• **Metin Alıntısı**:
==========

Türkiye karşıtlığı bir enstrüman olarak kullanabilecekleri bütün unsurları devreye soktuklarını, bunları desteklediklerini, bunların önlerini açtıklarını ve buna demokratik ifade özgürlüğü hakkı vesaire gibi başlıklar verdiklerini görüyoruz.
Ama buna mukabil, 15 Temmuz darbe girişiminden sonra da gördük, oradaki vatandaşlarımız darbe karşıtı, demokrasi yanlısı gösteriler, toplantılar yapmaya kalktıklarında ne tür engellerle karşılaştıklarını da gördük. Cumhurbaşkanımızın bir video konferans yoluyla Almanya'daki bir programa katılmasının dahi derhâl, çok hızlı bir süreçle mahkeme kararıyla, hatta Anayasa Mahkemesine çıkartılmak suretiyle engellendiğini de bizzat gördük. Hâlbuki aynı ülkede bölücü terör örgütünün liderlerinin, sözcülerinin, yine video konferans yoluyla Türkiye'ye savaş açtıkları merkezlerden, membalardan, Kandil gibi yerlerden bu toplantılara katıldıklarını ve ‘Türkiye karşıtı terörizme devam edeceğiz' mesajlarını açıkça verdiklerini de defalarca gördük. Bunları engellemeyen makamların, şimdi bu ülkenin seçilmiş bakanlarını ve siyasilerini en temel demokratik haklarını kullanmak için engellemeye çalışmaları oldukça düşündürücüdür.
“KUDÜS'TE GETİRİLMEK İSTENEN EZAN YASAĞI, BÜTÜN İSLAM ÂLEMİNİ DOĞRUDAN İLGİLENDİREN BİR KONU”

==========

• **Listelenen Veriler**:
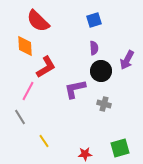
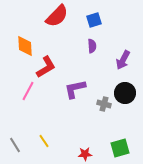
red semicircle: moved 19 px right, 5 px up; rotated 90 degrees counterclockwise
purple semicircle: moved 2 px left, 2 px up
purple arrow: moved 4 px left
black circle: moved 24 px right, 22 px down
gray line: moved 5 px left, 28 px down
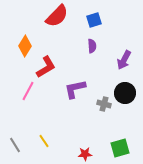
orange diamond: rotated 35 degrees clockwise
purple arrow: moved 1 px right
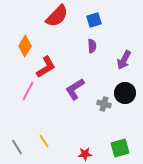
purple L-shape: rotated 20 degrees counterclockwise
gray line: moved 2 px right, 2 px down
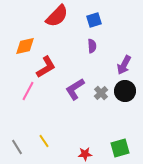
orange diamond: rotated 45 degrees clockwise
purple arrow: moved 5 px down
black circle: moved 2 px up
gray cross: moved 3 px left, 11 px up; rotated 32 degrees clockwise
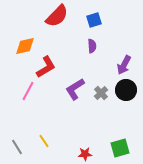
black circle: moved 1 px right, 1 px up
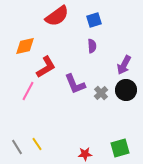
red semicircle: rotated 10 degrees clockwise
purple L-shape: moved 5 px up; rotated 80 degrees counterclockwise
yellow line: moved 7 px left, 3 px down
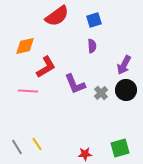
pink line: rotated 66 degrees clockwise
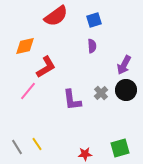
red semicircle: moved 1 px left
purple L-shape: moved 3 px left, 16 px down; rotated 15 degrees clockwise
pink line: rotated 54 degrees counterclockwise
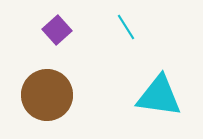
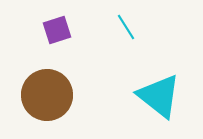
purple square: rotated 24 degrees clockwise
cyan triangle: rotated 30 degrees clockwise
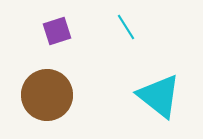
purple square: moved 1 px down
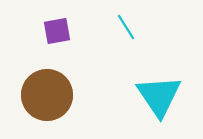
purple square: rotated 8 degrees clockwise
cyan triangle: rotated 18 degrees clockwise
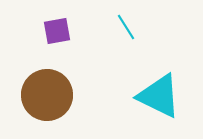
cyan triangle: rotated 30 degrees counterclockwise
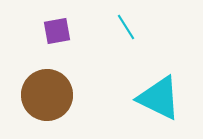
cyan triangle: moved 2 px down
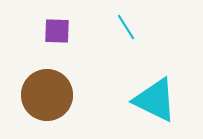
purple square: rotated 12 degrees clockwise
cyan triangle: moved 4 px left, 2 px down
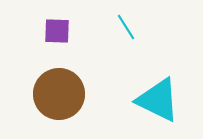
brown circle: moved 12 px right, 1 px up
cyan triangle: moved 3 px right
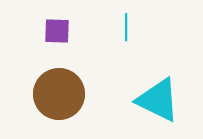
cyan line: rotated 32 degrees clockwise
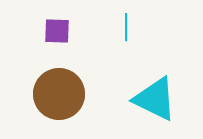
cyan triangle: moved 3 px left, 1 px up
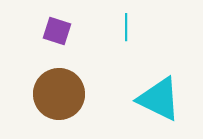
purple square: rotated 16 degrees clockwise
cyan triangle: moved 4 px right
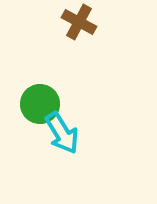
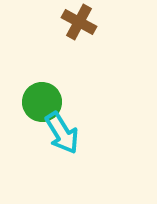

==========

• **Alıştırma Soruları**:
A: Metin alıntısının "Türkiye karşıtlığı bir" ifadesinden "başlıklar verdiklerini görüyoruz." ifadesine kadar olan bölümünü hiçbir değişiklik yapmadan aktarınız.
B: Metin alıntısında "Ama buna mukabil" sözleriyle başlayan paragrafı, temel bilgilerini koruyarak kısa maddeler hâlinde yeniden yazınız.
Bu veriler, metin alıntısıyla herhangi bir bağlantı taşımamaktadır.

• **Yanıtlar**:
A:
Türkiye karşıtlığı bir enstrüman olarak kullanabilecekleri bütün unsurları devreye soktuklarını, bunları desteklediklerini, bunların önlerini açtıklarını ve buna demokratik ifade özgürlüğü hakkı vesaire gibi başlıklar verdiklerini görüyoruz.

B:
- 15 Temmuz darbe girişiminden sonra oradaki vatandaşlar, darbe karşıtı ve demokrasi yanlısı gösteri ve toplantılar yapmak istediklerinde çeşitli engellerle karşılaştı.
- Cumhurbaşkanının video konferans yoluyla Almanya'daki bir programa katılması, mahkeme kararıyla, hatta Anayasa Mahkemesine çıkartılarak çok hızlı biçimde engellendi.
- Aynı ülkede bölücü terör örgütünün liderleri ve sözcüleri, Kandil gibi yerlerden video konferans yoluyla toplantılara katılarak "Türkiye karşıtı terörizme devam edeceğiz" mesajını defalarca açıkça verdi.
- Bunları engellemeyen makamların şimdi seçilmiş bakanları ve siyasileri en temel demokratik haklarını kullanmaktan alıkoymaya çalışması oldukça düşündürücüdür.